Implants help heroin addicts kick habit

Installing slow-release drug under skin enables some abusers to get through withdrawal


People addicted to heroin or prescription opiates might have a hands-free device for getting through the rigors of drug withdrawal. The medication buprenorphine implanted under the skin and released over 24 weeks can ease drug cravings and helps some patients stay clean, researchers report in the Oct. 13 Journal of the American Medical Association.

Buprenorphine is a semisynthetic opioid compound prescribed for pain relief and for addiction withdrawal. Buprenorphine works something like methadone, a synthetic opioid developed in the 1930s. Both drugs are prescribed for withdrawal from addiction to heroin or prescription pain relievers such oxycodone, Dilaudid, codeine and Vicodin.
 
But buprenorphine in tablet form can be misused by patients who crush the pills, liquefy them and inject them for a stronger effect.
 
To get around such abuse and to ensure that a person is getting a standardized dose of the drug, researchers devised the implants — polymer compounds composed of ethylene vinyl acetate and buprenorphine — that slowly release the drug into the body over 24 weeks. They recruited 163 adults diagnosed with opioid dependence and randomly assigned 108 to get the implants and 55 to receive placebo implants. The study’s subjects included users of heroin or prescription opioids. All participants received drug counseling during the trial and submitted regular urine samples.
 
People in either group could request additional doses of buprenorphine as under-the-tongue tablets if they felt their treatment was insufficient to control cravings. Nearly 60 percent of those assigned to buprenorphine requested the extra tablets during the first 16 weeks, as did more than 90 percent of those who had placebo implants. Even so, 37 percent of urine samples from people with buprenorphine implants tested clean for illicit opioids during the trial, compared with only 22 percent of those with placebo implants.
 
About two-thirds of people with a buprenorphine implant completed the study, compared with less than one-third of those who had a placebo implant.

“In the addiction field, there’s a pretty close relationship between sticking around in treatment — what we call retention — and how well you are doing,” says study coauthor Walter Ling, a psychiatrist at the UCLA School of Medicine.
 
Drug dependence is a chronic, relapsing condition, with recovery taking a long time for most people, says Linda Gowing, an addiction researcher at the University of Adelaide in Australia. Motivation to quit is countered by the craving, and there is often stigma associated with attending addiction clinics, she says.

Providing take-home doses of medication is problematic because it allows drugs such as buprenorphine to be used inappropriately or sold on the black market. “The use of implants provides a degree of flexibility for clients, while also maintaining medication with minimal risk of misuse,” she says.

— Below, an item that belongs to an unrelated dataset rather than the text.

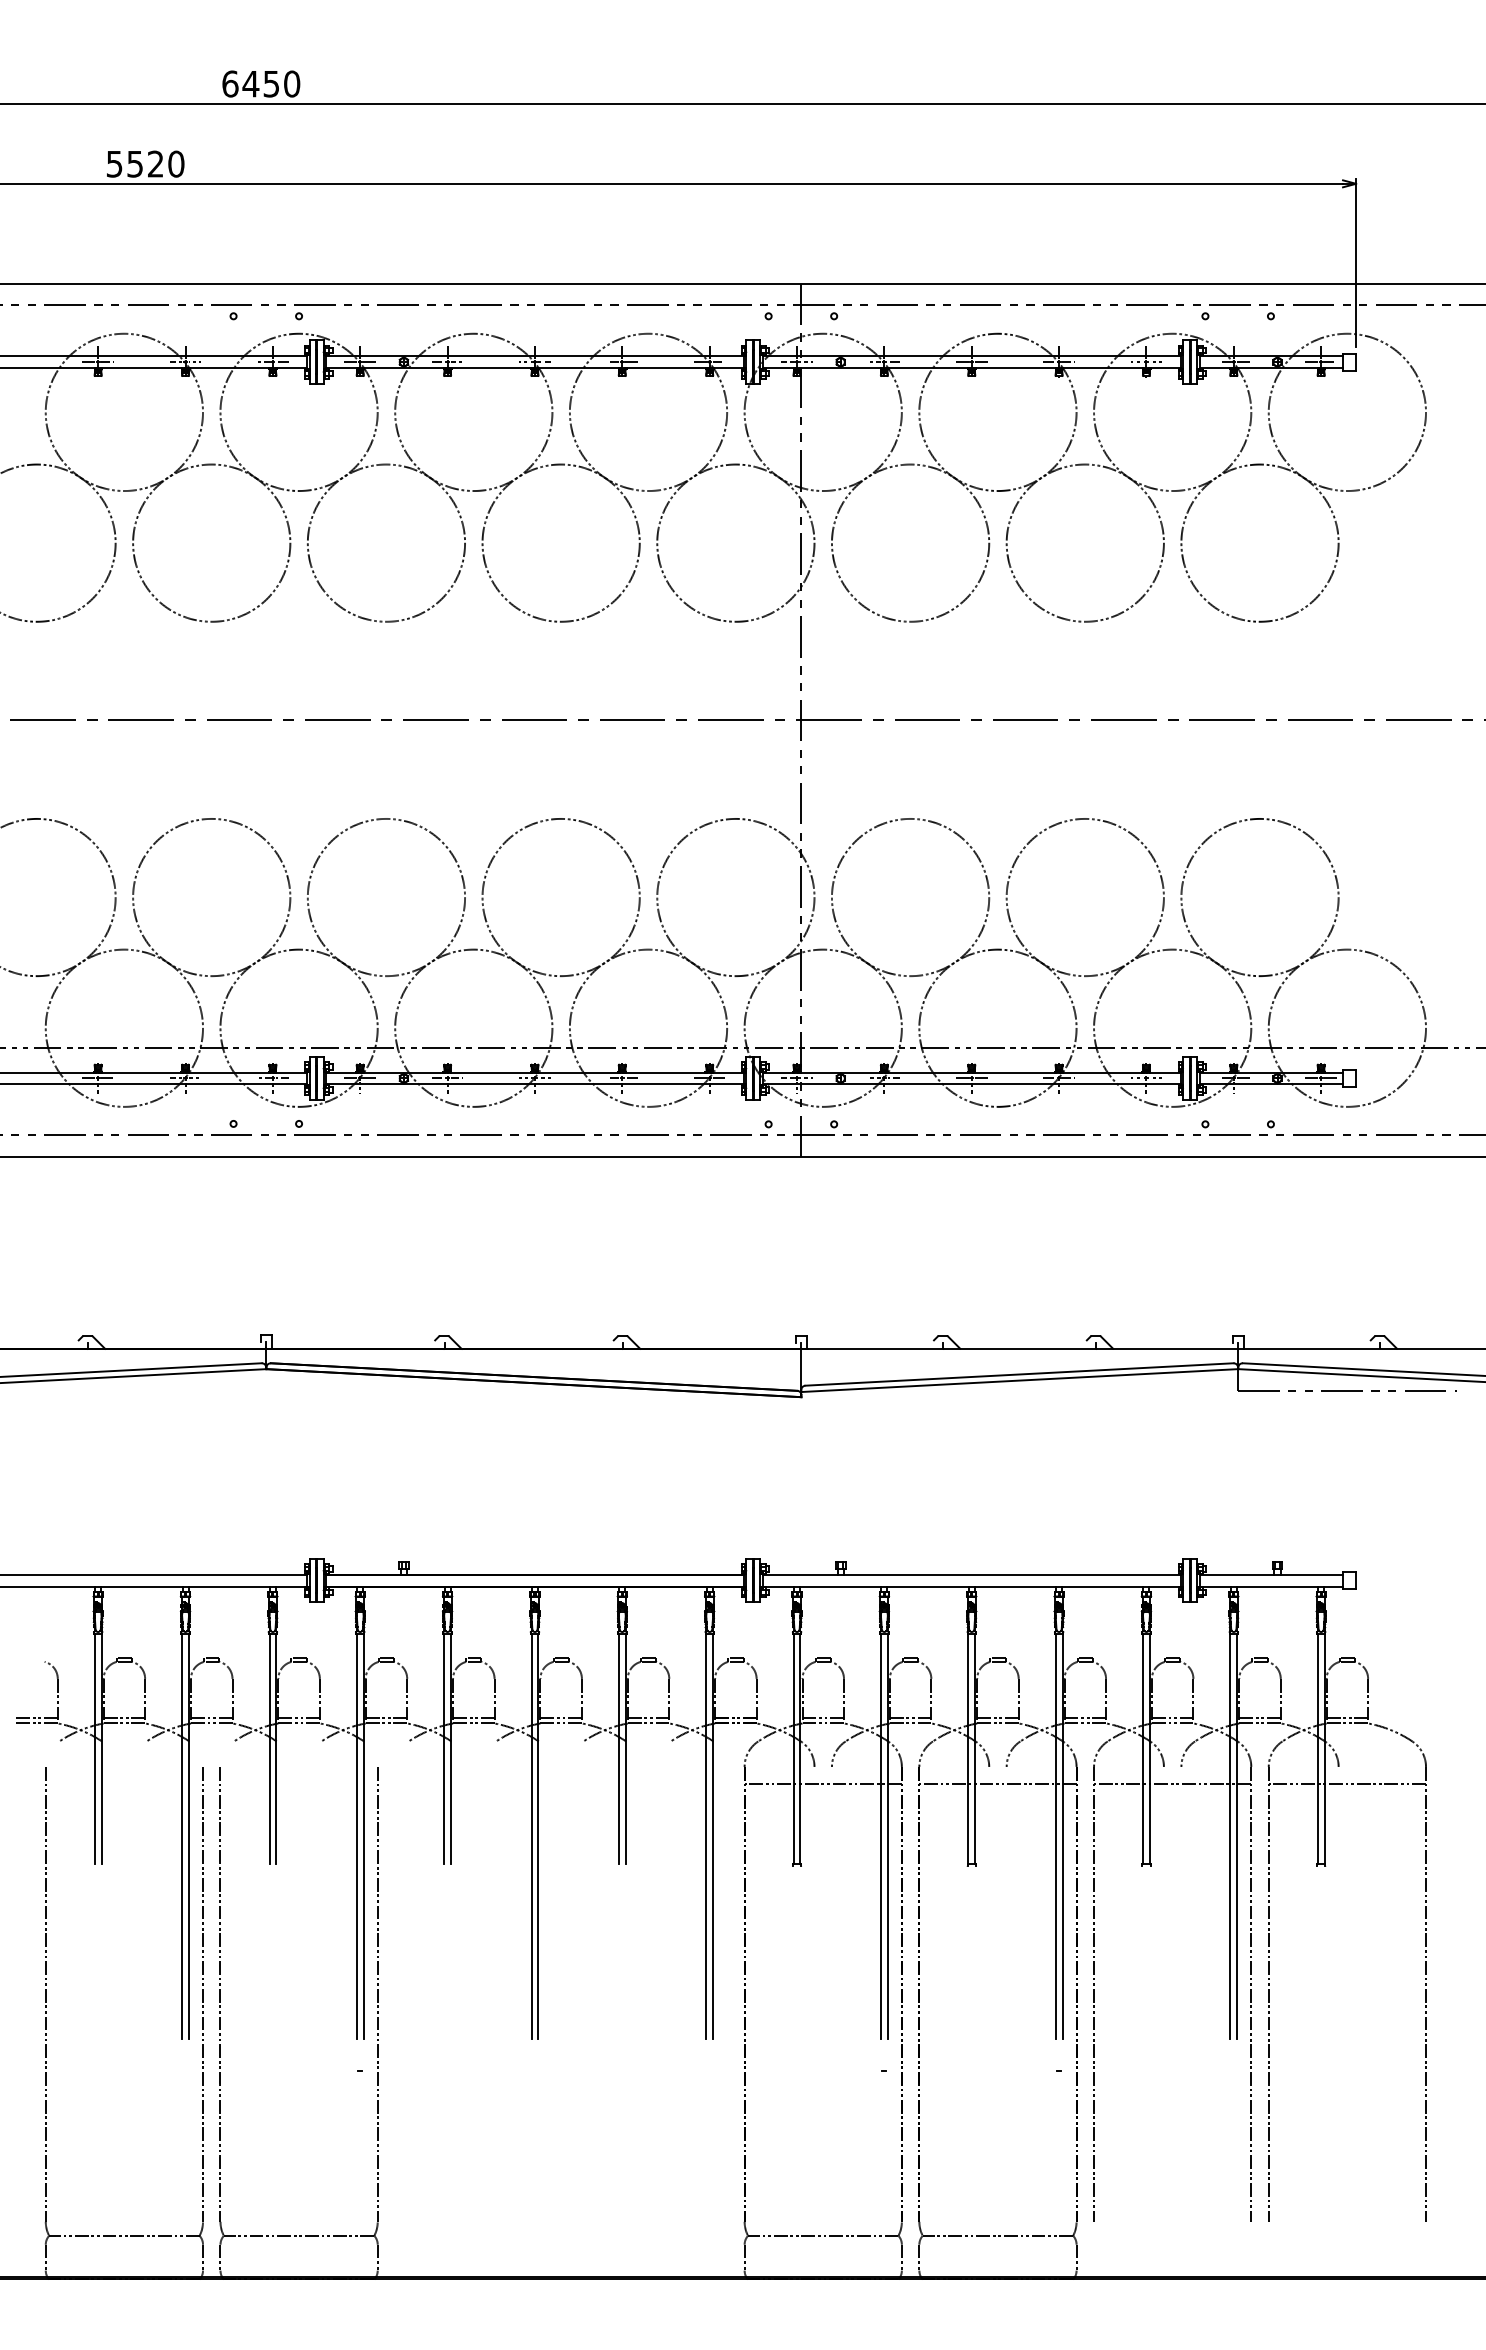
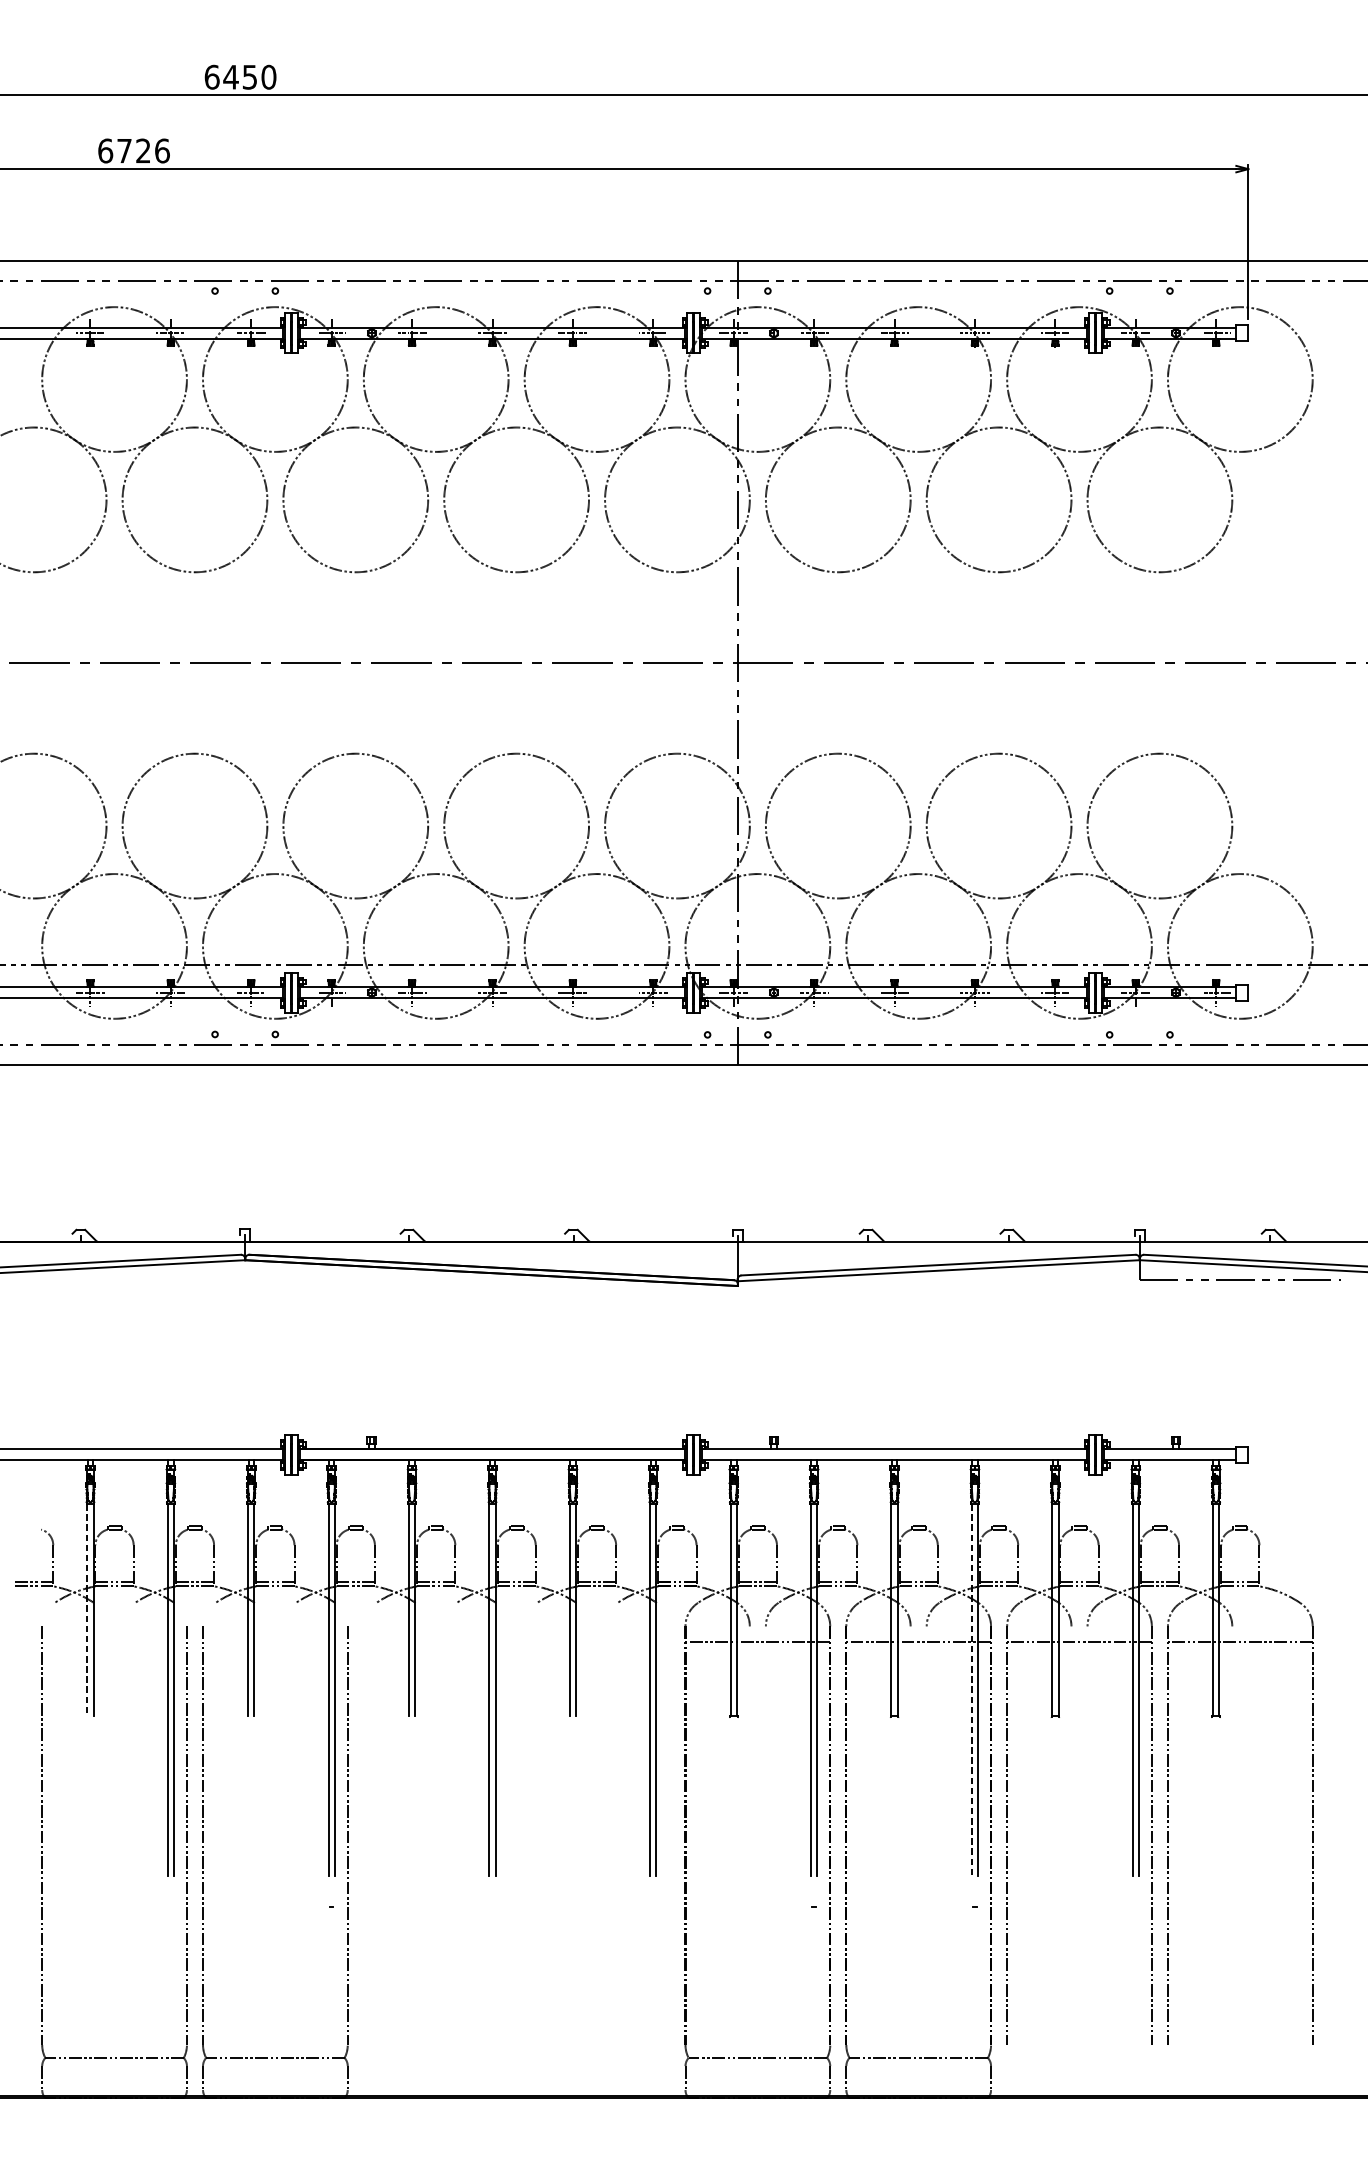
text: (145, 163) -> (134, 150), 5520 -> 6726
line: (94, 1749) -> (87, 1610), solid -> dashed
line: (1055, 1836) -> (971, 1690), solid -> dashed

The treatment consists of four matchstick-sized implants placed under the skin of the inner arm. Titan Pharmaceuticals of South San Francisco, Calif., which developed the implantable form of the drug and calls it Probuphine,  is currently conducting another trial to confirm the findings. Results are due out in 2011.

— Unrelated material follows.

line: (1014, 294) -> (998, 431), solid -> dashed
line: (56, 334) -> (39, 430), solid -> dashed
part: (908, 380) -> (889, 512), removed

In the JAMA study, Ling and his colleagues excluded people with chronic diseases or psychiatric conditions. While that limited some factors that might muddy the results, it also left the trial with “the best patients, in a sense,” says Douglas Bruce, a physician at Yale University School of Medicine. By screening out people whose addictions are complicated by mental illness, AIDS or hepatitis, he says, “that means it’s not necessarily a real-life experience.”

Bruce also notes that implants may have a downside: People with them may not show up for regular counseling as reliably as they would if they were receiving weekly supplies of buprenorphine tablets. “Most people become drug users because of sexual trauma as kids or other violence. Bad things happen to people, and drugs make them feel better.” To break the addiction cycle, Bruce says, medication must be complemented with counseling. “They will always have to take the meds if they never deal with the root issue.”

Nevertheless, Bruce says, the study shows promise. “It’s a great start. One of the things we want to know is what sort of therapy will people need to stay engaged [in a drug program] and how long do people need this treatment — is three to six months really sufficient?”